■ **Prompt**
Write out, word for word, the line that contains "heat resistance would" and each line after it down to the last line of the data below. Include nothing more.

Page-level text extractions
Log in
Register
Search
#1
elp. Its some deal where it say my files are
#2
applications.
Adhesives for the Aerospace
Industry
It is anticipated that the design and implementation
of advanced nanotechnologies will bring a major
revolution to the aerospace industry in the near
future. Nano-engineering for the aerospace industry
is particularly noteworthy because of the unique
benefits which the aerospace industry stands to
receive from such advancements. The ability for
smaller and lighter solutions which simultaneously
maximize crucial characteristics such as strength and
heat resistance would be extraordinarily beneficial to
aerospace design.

■ **Worked solution**
heat resistance would be extraordinarily beneficial to
aerospace design.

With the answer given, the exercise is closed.